[Collected data entries]
↓

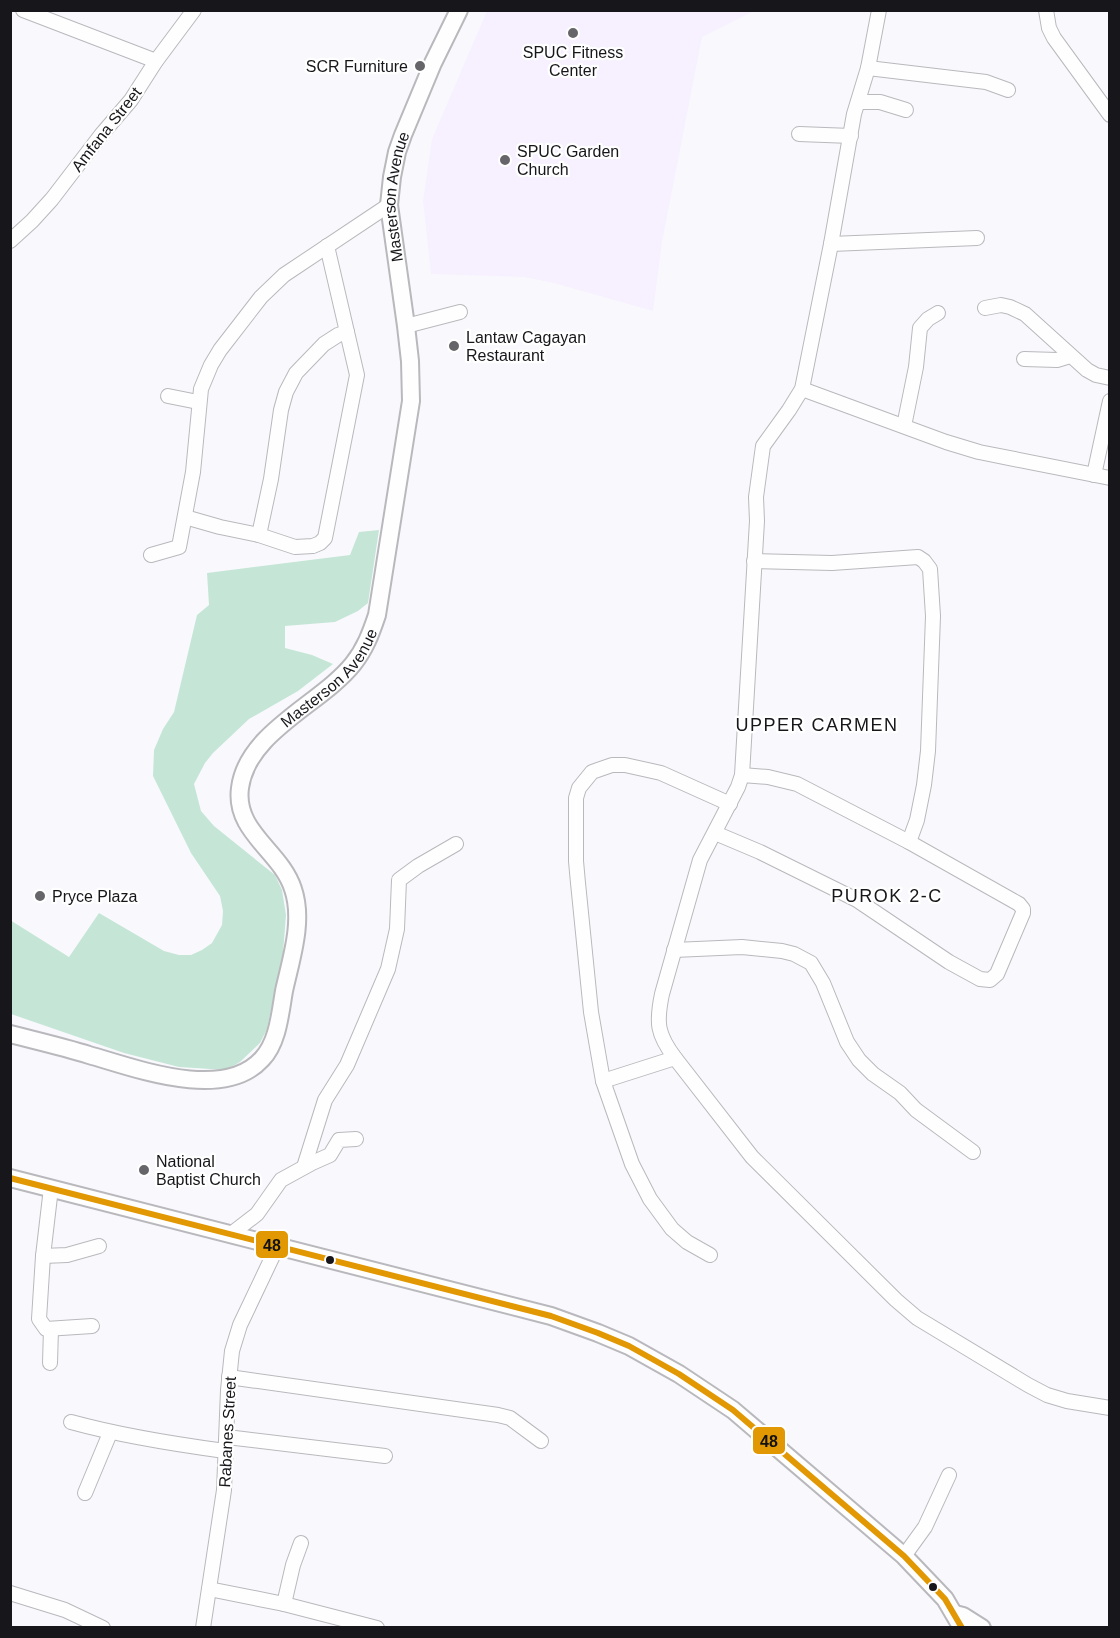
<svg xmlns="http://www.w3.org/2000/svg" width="1120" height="1638" viewBox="0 0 1120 1638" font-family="Helvetica,sans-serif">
  <rect width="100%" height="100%" fill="#f9f9fd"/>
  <path fill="#f7f0fe" d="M487,11H754L702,37L662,242L653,311L554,283L524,277L431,274L423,201L432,139Z"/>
  <path fill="#c5e6d6" d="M379,530L368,603L358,611L335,622L285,626V648L312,655L333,664L298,691L249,719L213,753L205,763L194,784L201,811L214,826L275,875L282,890L286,915L283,953L267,1029L260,1043L240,1062L226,1070L179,1067L124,1053L11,1014L10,920L69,957L99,913L164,951L179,955H191L202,950L212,943L222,925L223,911L220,896L191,853L153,776L154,750L163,729L174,712L197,615L209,605L207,573L350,555L359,532Z"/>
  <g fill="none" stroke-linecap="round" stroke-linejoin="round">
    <defs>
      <g id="minor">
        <path d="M23,10L156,61"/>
        <path d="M879,10L868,68L854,114L831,244L802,389L789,410L763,446L756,497L757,521L742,775L738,787L700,860L662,994C656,1023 657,1034 675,1058L752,1157L896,1300L917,1318L1028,1385L1047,1395L1067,1401L1110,1408"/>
        <path d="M1046,10L1049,28L1054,38L1110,115"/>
        <path d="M868,68L986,82L1008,90"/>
        <path d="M858,102H880L906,110"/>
        <path d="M799,134L851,136"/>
        <path d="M10,241L32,221L52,199L101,135L131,100L156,61L194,10"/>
        <path d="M831,244L977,238"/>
        <path d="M985,308L1001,305L1010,307L1025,314L1087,370L1096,375L1110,378"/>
        <path d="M406,326L460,312"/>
        <path d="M1024,359L1057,360L1070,356"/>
        <path d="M802,389L946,442L979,452L1110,478"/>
        <path d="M168,396L198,402"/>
        <path d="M904,426L916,367L920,328L928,319L938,313"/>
        <path d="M1094,475L1110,401"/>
        <path d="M185,517L220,527L259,535L295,547L313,546L320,543L325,538L357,375L327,246"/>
        <path d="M259,535L271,479L281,410L286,392L296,373L324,344L338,335L347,332"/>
        <path d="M151,555L179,547L193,472L201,389L211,365L220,350L261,297L284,275L389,205"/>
        <path d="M754,561L832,563L918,557L924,561L930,569L933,616L928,751L924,785L917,820L909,842"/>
        <path d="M715,833L760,852L857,900L949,962L980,979L990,980L997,974L1023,913V909L1019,904L909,842L797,784L768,777L742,775"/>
        <path d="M674,950L742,947L782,951L794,954L811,963L823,983L847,1042L859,1060L873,1074L900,1093L916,1110L973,1152"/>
        <path d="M603,1081L675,1058"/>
        <path d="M304,1167L325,1100L347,1065L388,969L397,929L399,880L418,866L456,844"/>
        <path d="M51,1188L43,1256L39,1319L46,1329L92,1326"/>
        <path d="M231,1234L257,1214L281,1180L312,1163L330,1155L339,1140L356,1139"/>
        <path d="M710,1255L687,1242L672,1229L650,1199L632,1164L603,1081L591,1012L578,883L576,861V798L579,788L592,772L612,765H625L661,773L730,804"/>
        <path d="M43,1256L67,1255L99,1246"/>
        <path d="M50,1363L51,1329"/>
        <path d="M229,1377L498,1415L510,1418L541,1441"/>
        <path d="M71,1422C122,1436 173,1444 225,1451"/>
        <path d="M227,1437L385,1456"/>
        <path d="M85,1493L110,1433"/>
        <path d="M904,1556L925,1527L949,1475"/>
        <path d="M209,1589L284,1604L377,1628"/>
        <path d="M10,1593L65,1610L103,1628"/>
        <path d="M284,1604L293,1565L301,1543"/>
        <path d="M203,1628L224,1490L228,1390L232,1351L240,1325L278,1245"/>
      </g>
      <g id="major">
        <path id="s1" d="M10,1034C37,1041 63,1047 89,1055C135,1068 223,1102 262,1059C278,1042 280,1014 284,991C291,959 304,921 293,889C281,851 234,832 240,788C247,732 321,704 353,664C365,649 371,633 377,615L411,401L410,361L406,326L389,205L392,177L397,152L403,135L433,63L459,10"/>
        <path d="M10,1178L551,1316L598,1333L629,1346L679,1374L733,1410L904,1556L945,1599L962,1628"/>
        <path d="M955,1614L963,1616L982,1628"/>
      </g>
    </defs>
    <use href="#minor" stroke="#b9b9bd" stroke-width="16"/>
    <use href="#major" stroke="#b9b9bd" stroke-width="20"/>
    <use href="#minor" stroke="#fefeff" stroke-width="14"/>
    <use href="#major" stroke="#fefeff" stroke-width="16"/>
    <defs>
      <path id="bus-1" d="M10,1178L551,1316L598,1333L629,1346L679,1374L733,1410L904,1556L945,1599L962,1628"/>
    </defs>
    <use href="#bus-1" stroke="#fff" stroke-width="10"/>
    <use href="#bus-1" stroke="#e19803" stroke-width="6"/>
  </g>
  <g fill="#66666a" stroke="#fff" stroke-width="2">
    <circle cx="573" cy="33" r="6"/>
    <circle cx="420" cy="66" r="6"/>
    <circle cx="505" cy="160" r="6"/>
    <circle cx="454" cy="346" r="6"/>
    <circle cx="40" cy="896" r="6"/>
    <circle cx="144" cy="1170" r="6"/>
  </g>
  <g fill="#17171b" stroke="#fff" stroke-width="2">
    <circle cx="330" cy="1260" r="5"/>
    <circle cx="933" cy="1587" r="5"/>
  </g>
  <g text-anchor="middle" stroke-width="4.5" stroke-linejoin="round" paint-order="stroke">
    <g font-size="16" fill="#17171b" stroke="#fff" text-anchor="start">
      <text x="573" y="58" text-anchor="middle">SPUC Fitness<tspan x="573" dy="18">Center</tspan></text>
      <text x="408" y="72" text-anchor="end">SCR Furniture</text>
      <text x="517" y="157">SPUC Garden<tspan x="517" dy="18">Church</tspan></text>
      <text x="466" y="343">Lantaw Cagayan<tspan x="466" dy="18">Restaurant</tspan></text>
      <text x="52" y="902">Pryce Plaza</text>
      <text x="156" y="1167">National<tspan x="156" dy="18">Baptist Church</tspan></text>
    </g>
    <g font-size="16" fill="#17171b" stroke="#fff">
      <text transform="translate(106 129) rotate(-52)" y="6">Amfana Street</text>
      <text dy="6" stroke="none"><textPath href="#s1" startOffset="1206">Masterson Avenue</textPath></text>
      <text dy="6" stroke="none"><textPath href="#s1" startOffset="702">Masterson Avenue</textPath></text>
      <text transform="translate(227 1432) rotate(-87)" y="6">Rabanes Street</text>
    </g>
    <g font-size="18" letter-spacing="1.5" fill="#17171b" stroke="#fff">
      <text x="817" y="731">UPPER CARMEN</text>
      <text x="887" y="902">PUROK 2-C</text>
    </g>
  </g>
  <g stroke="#fff" stroke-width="2">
    <rect x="255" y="1230" width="34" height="29" rx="6" fill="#e19803"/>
    <rect x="752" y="1426" width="34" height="29" rx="6" fill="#e19803"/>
  </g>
  <g font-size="16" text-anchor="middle" font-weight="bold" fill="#111">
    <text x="272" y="1251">48</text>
    <text x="769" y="1447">48</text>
  </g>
  <rect width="1120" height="1638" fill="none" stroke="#17171b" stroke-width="24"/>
</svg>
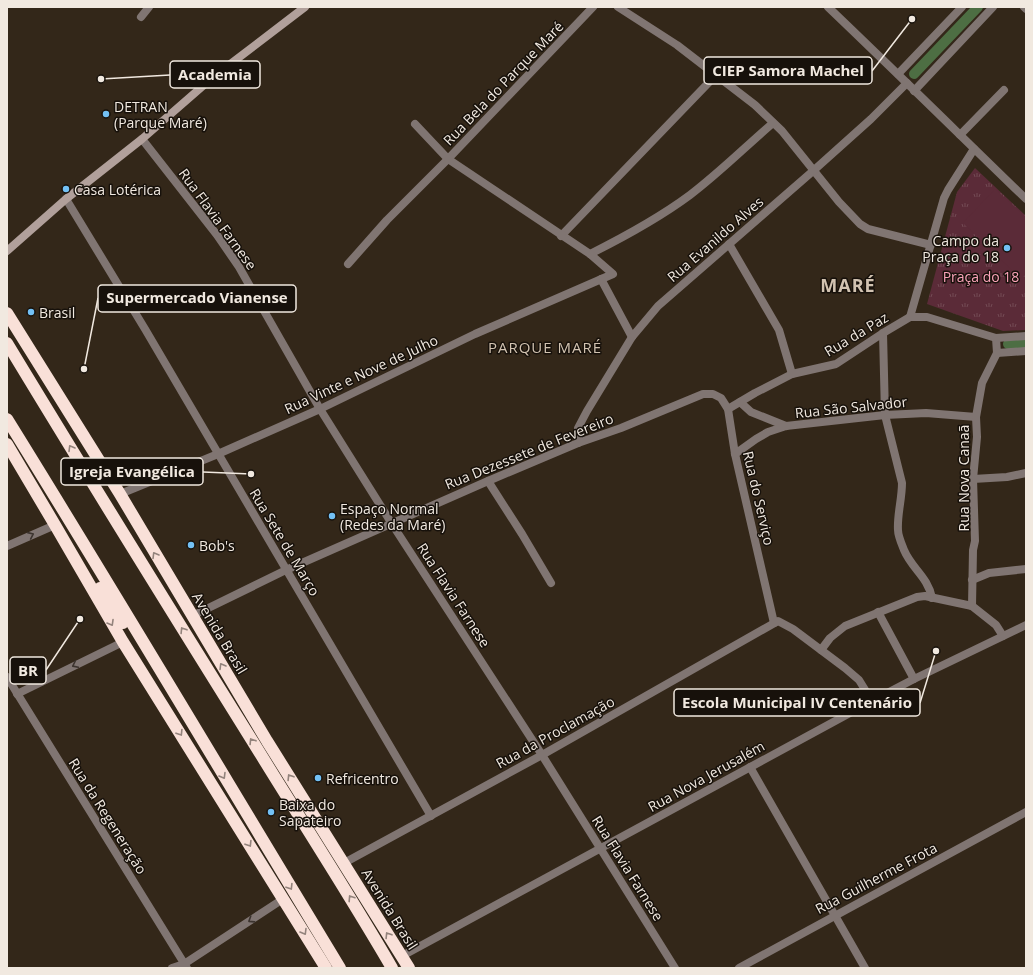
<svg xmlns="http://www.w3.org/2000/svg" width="1033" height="975" font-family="'Open Sans',sans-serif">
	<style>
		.grass { fill: url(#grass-tufts) }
		.pitch { fill: #5b2b38 }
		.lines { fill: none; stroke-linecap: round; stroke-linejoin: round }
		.canal { stroke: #4d6e43; stroke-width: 10 }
		.street { stroke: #807572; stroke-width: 8 }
		.secondary { stroke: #b1a09b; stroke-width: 8 }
		.highway { stroke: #f9e0d8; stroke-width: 12 }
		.oneway { stroke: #93837c }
		.oneway2 { stroke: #3c342f }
		.poi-dot { fill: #73c1f5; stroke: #17110b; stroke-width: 1.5 }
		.labels { text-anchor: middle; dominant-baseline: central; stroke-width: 3; stroke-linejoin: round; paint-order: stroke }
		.street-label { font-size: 14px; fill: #f1e9e0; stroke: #17110b }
		.poi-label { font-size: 14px; fill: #f1e9e0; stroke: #17110b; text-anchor: start }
		.park-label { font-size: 14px; fill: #fba4ba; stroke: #17110b }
		.neighbourhood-label { font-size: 15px; letter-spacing: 1px; fill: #d2c3b1; stroke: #17110b }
		.district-label { font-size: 18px; font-weight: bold; letter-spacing: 1px; fill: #d2c3b1; stroke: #17110b }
		.leader { fill: none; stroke: #f1e9e0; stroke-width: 1.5 }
		.callout-dot { fill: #f1e9e0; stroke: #17110b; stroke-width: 1.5 }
		.callout { fill: #17110b; stroke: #f1e9e0; stroke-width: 1.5 }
		.callout-label { font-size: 15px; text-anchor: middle; font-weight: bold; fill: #f1e9e0 }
	</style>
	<defs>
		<pattern id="grass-tufts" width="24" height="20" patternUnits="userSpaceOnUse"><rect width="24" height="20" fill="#5b2b38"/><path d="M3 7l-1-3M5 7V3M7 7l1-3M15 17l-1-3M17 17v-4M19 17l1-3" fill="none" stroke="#734a54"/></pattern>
	</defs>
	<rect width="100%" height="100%" fill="#332719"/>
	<path class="grass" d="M 975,168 L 1026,216 L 1026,330 L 1003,331 L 927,304 L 957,192 Z"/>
	<path class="pitch" d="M 995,189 L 1026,217 L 1026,274 L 1021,279 L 963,223 Z"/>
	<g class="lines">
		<g class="canal">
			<path d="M 914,74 L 978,7"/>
			<path d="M 1008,344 L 1026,343"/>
		</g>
		<g class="street">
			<path d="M 618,7 L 677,45 L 755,105 L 782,131 L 839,202 L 860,224 L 868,229 L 931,245"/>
			<path d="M 828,7 C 894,70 960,135 1026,199"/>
			<path d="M 1024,7 L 1026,9"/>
			<path d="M 141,17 L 149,7"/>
			<path d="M 898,74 L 962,7"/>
			<path d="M 914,91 L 993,7"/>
			<path d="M 960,135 L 1004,90"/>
			<path d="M 142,139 L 217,235 L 239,267 L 320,409 L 392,524 L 542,755 L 675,968"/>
			<path d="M 66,199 L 145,329 L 431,816"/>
			<path d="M 561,236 L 716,75"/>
			<path d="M 729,244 L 779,330 L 792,374"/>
			<path d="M 590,254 C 624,237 659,218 690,195 C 719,173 745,147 773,123"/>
			<path d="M 348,264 L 387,220 L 448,159 L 593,7"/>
			<path d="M 601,279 L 632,337"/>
			<path d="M 910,317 L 944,198 L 948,190 L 974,149"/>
			<path d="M 883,333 L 885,415 L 902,483 C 902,499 897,515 898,530 C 898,536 902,545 904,550 C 912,569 928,577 932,598"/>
			<path d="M 996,338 L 997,353 L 1026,351"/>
			<path d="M 740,402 L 751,412 L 786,426"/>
			<path d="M 728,409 L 755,393 L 792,374 L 836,364 L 883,333 L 910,317 L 927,317 L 996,338 L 1026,336"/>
			<path d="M 578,443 L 578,428 L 587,411 L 632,337 L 658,306 L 813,171 L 871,119 L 907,83"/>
			<path d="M 735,454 L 756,439 L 768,432 L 786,426 L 885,415 L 926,413 L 976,417"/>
			<path d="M 973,479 L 1007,477 L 1026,473"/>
			<path d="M 488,481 L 522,534 L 551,583"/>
			<path d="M 120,494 L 218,454 L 320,409 L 475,334 L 613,274 L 590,254 L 448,159 L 415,124"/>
			<path d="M 7,546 L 55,525"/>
			<path d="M 972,580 L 989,573 L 1026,569"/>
			<path d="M 972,606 L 973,550 L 975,541 L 973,479 L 977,437 L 976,417 L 982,383 L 997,353"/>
			<path d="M 878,612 L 914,679"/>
			<path d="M 192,616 L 286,570 L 488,481 L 578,443 L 621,428 L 703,394 L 713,394 L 721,398 L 728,409 L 735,454 L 774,623"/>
			<path d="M 821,650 L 830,638 L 845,626 L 917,597 L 925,596 L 972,606 L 996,625 L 1003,636"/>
			<path d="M 7,677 L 187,968"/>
			<path d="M 17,694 L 123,642"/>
			<path d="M 750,767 L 865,968"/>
			<path d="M 344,863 L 542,755 L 778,621 L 793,629 L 845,668 L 859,680 L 872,701"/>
			<path d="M 402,956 L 872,701 L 914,679 L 1026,625"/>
			<path d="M 172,968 L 184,964 L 283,899"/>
			<path d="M 739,968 L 1026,812"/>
		</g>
		<path class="secondary" d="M 7,251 L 66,199 L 142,139 L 212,78 L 305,7"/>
		<g class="highway">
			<path d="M 7,313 L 120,494 L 267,741 L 409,968"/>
			<path d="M 7,343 C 88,477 170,609 253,742 C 299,817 348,892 392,968"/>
			<path d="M 7,419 C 120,601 229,785 340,968"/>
			<path d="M 7,444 L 55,525 L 123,642 L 326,968"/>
			<path d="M 100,588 L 123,623"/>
		</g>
	</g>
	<defs><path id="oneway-chevron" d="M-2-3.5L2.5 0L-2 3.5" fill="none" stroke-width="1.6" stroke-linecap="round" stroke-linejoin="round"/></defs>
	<g class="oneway">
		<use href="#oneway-chevron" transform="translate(71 448) rotate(-121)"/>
		<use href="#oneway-chevron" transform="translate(155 555) rotate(-121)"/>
		<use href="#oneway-chevron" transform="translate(111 623) rotate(60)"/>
		<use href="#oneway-chevron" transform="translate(183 630) rotate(-122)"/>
		<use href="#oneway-chevron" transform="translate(222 666) rotate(-121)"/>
		<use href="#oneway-chevron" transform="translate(180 733) rotate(58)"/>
		<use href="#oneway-chevron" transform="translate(252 741) rotate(-122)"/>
		<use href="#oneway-chevron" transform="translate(223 776) rotate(59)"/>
		<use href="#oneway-chevron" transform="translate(290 777) rotate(-122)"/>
		<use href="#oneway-chevron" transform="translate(249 844) rotate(58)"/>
		<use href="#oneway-chevron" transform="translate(290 887) rotate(58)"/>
		<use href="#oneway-chevron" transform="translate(351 898) rotate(-123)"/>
		<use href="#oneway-chevron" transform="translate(304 932) rotate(59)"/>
		<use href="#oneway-chevron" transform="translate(388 935) rotate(-122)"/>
	</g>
	<g class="oneway2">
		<use href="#oneway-chevron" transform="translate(31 535) rotate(-24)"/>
		<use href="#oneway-chevron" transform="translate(75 665) rotate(154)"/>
		<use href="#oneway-chevron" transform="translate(251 920) rotate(147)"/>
	</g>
	<g class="poi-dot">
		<circle cx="106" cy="114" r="4"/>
		<circle cx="66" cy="189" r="4"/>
		<circle cx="1007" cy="248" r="4"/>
		<circle cx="31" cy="312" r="4"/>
		<circle cx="332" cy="516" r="4"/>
		<circle cx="191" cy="545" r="4"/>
		<circle cx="318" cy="778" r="4"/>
		<circle cx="271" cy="812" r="4"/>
	</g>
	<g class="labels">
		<g class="street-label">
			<text transform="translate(503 83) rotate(-46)">Rua Bela do Parque Maré</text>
			<text transform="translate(218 219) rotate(54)">Rua Flavia Farnese</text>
			<text transform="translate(715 239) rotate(-41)">Rua Evanildo Alves</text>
			<text transform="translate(856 334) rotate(-31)">Rua da Paz</text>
			<text transform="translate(361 374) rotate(-25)">Rua Vinte e Nove de Julho</text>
			<text transform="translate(851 407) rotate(-6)">Rua São Salvador</text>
			<text transform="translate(529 451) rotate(-22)">Rua Dezessete de Fevereiro</text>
			<text transform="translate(963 478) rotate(-90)">Rua Nova Canaã</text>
			<text transform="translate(759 498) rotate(77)">Rua do Serviço</text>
			<text transform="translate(285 542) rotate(59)">Rua Sete de Março</text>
			<text transform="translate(454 595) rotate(57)">Rua Flavia Farnese</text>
			<text transform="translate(220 633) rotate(59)">Avenida Brasil</text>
			<text transform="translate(555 732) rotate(-29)">Rua da Proclamação</text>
			<text transform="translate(706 776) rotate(-29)">Rua Nova Jerusalém</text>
			<text transform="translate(108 816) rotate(58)">Rua da Regeneração</text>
			<text transform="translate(628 868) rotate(58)">Rua Flavia Farnese</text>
			<text transform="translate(876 878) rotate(-28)">Rua Guilherme Frota</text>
			<text transform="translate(390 909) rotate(58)">Avenida Brasil</text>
		</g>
		<g class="poi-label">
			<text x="114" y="106">DETRAN<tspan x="114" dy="16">(Parque Maré)</tspan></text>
			<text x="74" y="189">Casa Lotérica</text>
			<text x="999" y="240" text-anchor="end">Campo da<tspan x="999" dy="16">Praça do 18</tspan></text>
			<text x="39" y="312">Brasil</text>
			<text x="340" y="508">Espaço Normal<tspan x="340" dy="16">(Redes da Maré)</tspan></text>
			<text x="199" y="545">Bob's</text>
			<text x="326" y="778">Refricentro</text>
			<text x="279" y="804">Baixa do<tspan x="279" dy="16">Sapateiro</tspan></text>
		</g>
		<g class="park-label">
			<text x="981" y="276">Praça do 18</text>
		</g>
		<g class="neighbourhood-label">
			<text x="545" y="347">PARQUE MARÉ</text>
		</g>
		<g class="district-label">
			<text x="848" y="285">MARÉ</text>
		</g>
	</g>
	<path class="leader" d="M912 19L872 71M101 79L170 75M84 369L98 298M251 474L203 472M80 619L46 670M936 651L920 703"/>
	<g class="callout-dot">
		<circle cx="912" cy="19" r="4"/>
		<circle cx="101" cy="79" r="4"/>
		<circle cx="84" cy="369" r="4"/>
		<circle cx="251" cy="474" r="4"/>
		<circle cx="80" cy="619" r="4"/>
		<circle cx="936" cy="651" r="4"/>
	</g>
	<g class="callout">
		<rect x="704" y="57" width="168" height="27" rx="4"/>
		<rect x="170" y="61" width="90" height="27" rx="4"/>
		<rect x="98" y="285" width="198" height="27" rx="4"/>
		<rect x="61" y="458" width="142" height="27" rx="4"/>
		<rect x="10" y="657" width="36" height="27" rx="4"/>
		<rect x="674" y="689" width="246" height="27" rx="4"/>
	</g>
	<g class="callout-label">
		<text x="788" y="76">CIEP Samora Machel</text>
		<text x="215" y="80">Academia</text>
		<text x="197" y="303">Supermercado Vianense</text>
		<text x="132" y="477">Igreja Evangélica</text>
		<text x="28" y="676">BR</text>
		<text x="797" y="708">Escola Municipal IV Centenário</text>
	</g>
	<rect width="1033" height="975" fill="none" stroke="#f1e9e0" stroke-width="16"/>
</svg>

↑

(EXERCISE AIM) Keep only those lines of the records that hold "order", and return them.

(WORKED SOLUTION)
  <g text-anchor="middle" stroke-width="4.5" stroke-linejoin="round" paint-order="stroke">
		.labels { text-anchor: middle; dominant-baseline: central; stroke-width: 3; stroke-linejoin: round; paint-order: stroke }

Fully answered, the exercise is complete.